TASK INSTRUCTIONS:
Verbatim copy without images: return all of the data as it stands.

THE DATA:
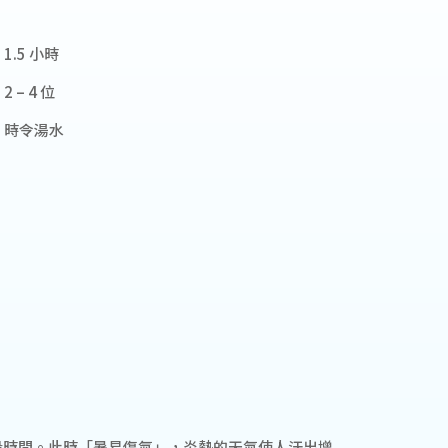
1.5 小時
 – 4 位
：時令湯水
段時間。此時「暑易傷氣」，炎熱的天氣使人汗出增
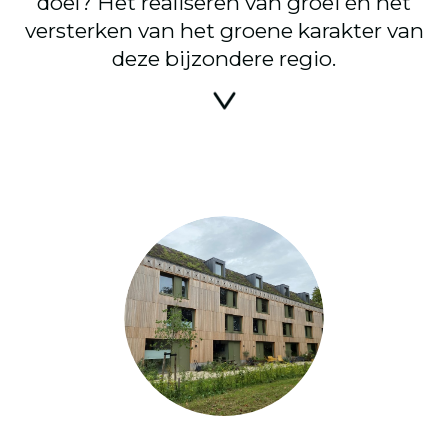
doel? Het realiseren van groei én het
versterken van het groene karakter van
deze bijzondere regio.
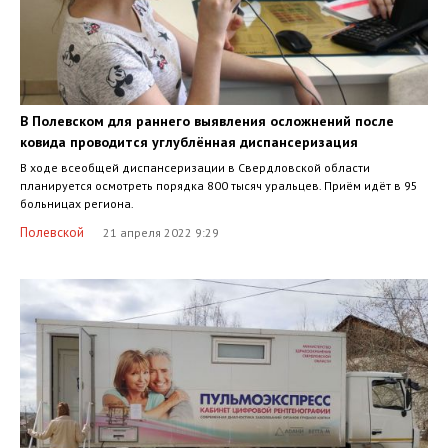
В Полевском для раннего выявления осложнений после
ковида проводится углублённая диспансеризация
В ходе всеобщей диспансеризации в Свердловской области
планируется осмотреть порядка 800 тысяч уральцев. Приём идёт в 95
больницах региона.
Полевской
21 апреля 2022 9:29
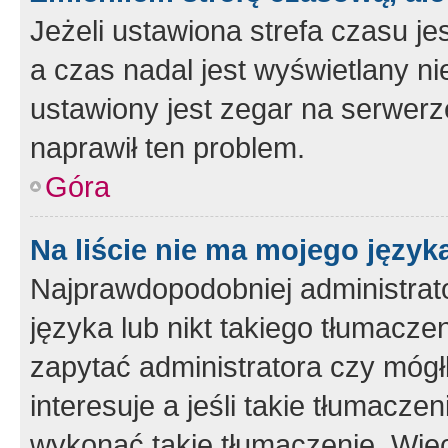
Jeżeli ustawiona strefa czasu je
a czas nadal jest wyświetlany n
ustawiony jest zegar na serwerz
naprawił ten problem.
Góra
Na liście nie ma mojego język
Najprawdopodobniej administrato
języka lub nikt takiego tłumacze
zapytać administratora czy mógł
interesuje a jeśli takie tłumacz
wykonać takie tłumaczenie. Więc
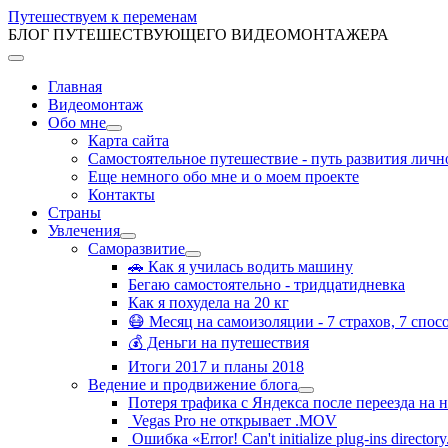
Путешествуем к переменам
БЛОГ ПУТЕШЕСТВУЮЩЕГО ВИДЕОМОНТАЖЕРА
Главная
Видеомонтаж
Обо мне
Карта сайта
Самостоятельное путешествие - путь развития личн
Еще немного обо мне и о моем проекте
Контакты
Страны
Увлечения
Саморазвитие
🚗 Как я училась водить машину
Бегаю самостоятельно - тридцатидневка
Как я похудела на 20 кг
😷 Месяц на самоизоляции - 7 страхов, 7 спо
💰 Деньги на путешествия
Итоги 2017 и планы 2018
Ведение и продвижение блога
Потеря трафика с Яндекса после переезда на
Vegas Pro не открывает .MOV
Ошибка «Error! Can't initialize plug-ins directory. 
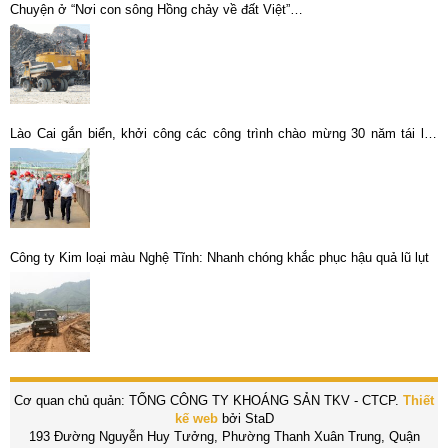
Chuyện ở “Nơi con sông Hồng chảy về đất Việt”…
Lào Cai gắn biển, khởi công các công trình chào mừng 30 năm tái lập
tỉnh
Công ty Kim loại màu Nghệ Tĩnh: Nhanh chóng khắc phục hậu quả lũ lụt
Cơ quan chủ quản: TỔNG CÔNG TY KHOÁNG SẢN TKV - CTCP.
Thiết
kế web
bởi StaD
193 Đường Nguyễn Huy Tưởng, Phường Thanh Xuân Trung, Quận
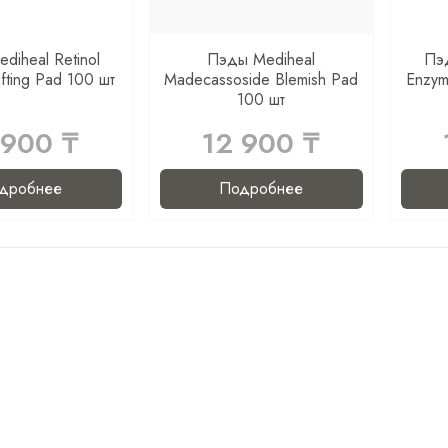
diheal Retinol
Пэды Mediheal
Пэд
ifting Pad 100 шт
Madecassoside Blemish Pad
Enzym
100 шт
 900 ₸
12 900 ₸
дробнее
Подробнее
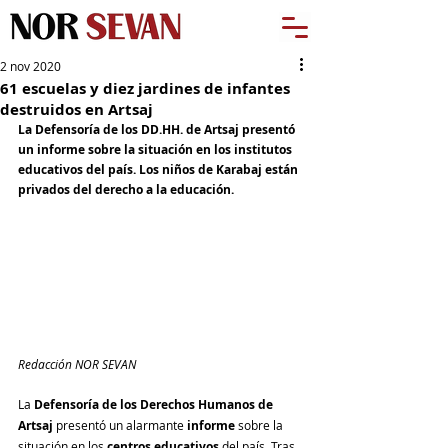
2 nov 2020
61 escuelas y diez jardines de infantes
destruidos en Artsaj
La Defensoría de los DD.HH. de Artsaj presentó 
un informe sobre la situación en los institutos 
educativos del país. Los niños de Karabaj están 
privados del derecho a la educación.
Redacción NOR SEVAN
La 
Defensoría de los Derechos Humanos de 
Artsaj
 presentó un alarmante 
informe 
sobre
la 
situación en los 
centros educativos
 del país. Tras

ANSWER SPACE:
1.5 小時
 – 4 位
：時令湯水
段時間。此時「暑易傷氣」，炎熱的天氣使人汗出增
doel? Het realiseren van groei én het
versterken van het groene karakter van
deze bijzondere regio.
В Полевском для раннего выявления осложнений после
ковида проводится углублённая диспансеризация
В ходе всеобщей диспансеризации в Свердловской области
планируется осмотреть порядка 800 тысяч уральцев. Приём идёт в 95
больницах региона.
Полевской
21 апреля 2022 9:29
Jeżeli ustawiona strefa czasu je
a czas nadal jest wyświetlany n
ustawiony jest zegar na serwerz
naprawił ten problem.
Góra
Na liście nie ma mojego język
Najprawdopodobniej administrato
języka lub nikt takiego tłumacze
zapytać administratora czy mógł
interesuje a jeśli takie tłumacz
wykonać takie tłumaczenie. Więc
Путешествуем к переменам
БЛОГ ПУТЕШЕСТВУЮЩЕГО ВИДЕОМОНТАЖЕРА
Главная
Видеомонтаж
Обо мне
Карта сайта
Самостоятельное путешествие - путь развития личн
Еще немного обо мне и о моем проекте
Контакты
Страны
Увлечения
Саморазвитие
🚗 Как я училась водить машину
Бегаю самостоятельно - тридцатидневка
Как я похудела на 20 кг
😷 Месяц на самоизоляции - 7 страхов, 7 спо
💰 Деньги на путешествия
Итоги 2017 и планы 2018
Ведение и продвижение блога
Потеря трафика с Яндекса после переезда на
Vegas Pro не открывает .MOV
Ошибка «Error! Can't initialize plug-ins directory. 
Chuyện ở “Nơi con sông Hồng chảy về đất Việt”…
Lào Cai gắn biển, khởi công các công trình chào mừng 30 năm tái lập
tỉnh
Công ty Kim loại màu Nghệ Tĩnh: Nhanh chóng khắc phục hậu quả lũ lụt
Cơ quan chủ quản: TỔNG CÔNG TY KHOÁNG SẢN TKV - CTCP.
Thiết
kế web
bởi StaD
193 Đường Nguyễn Huy Tưởng, Phường Thanh Xuân Trung, Quận
diheal Retinol
Пэды Mediheal
Пэд
ifting Pad 100 шт
Madecassoside Blemish Pad
Enzym
100 шт
 900 ₸
12 900 ₸
дробнее
Подробнее
2 nov 2020
61 escuelas y diez jardines de infantes
destruidos en Artsaj
La Defensoría de los DD.HH. de Artsaj presentó 
un informe sobre la situación en los institutos 
educativos del país. Los niños de Karabaj están 
privados del derecho a la educación.
Redacción NOR SEVAN
La 
Defensoría de los Derechos Humanos de 
Artsaj
 presentó un alarmante 
informe 
sobre
la 
situación en los 
centros educativos
 del país. Tras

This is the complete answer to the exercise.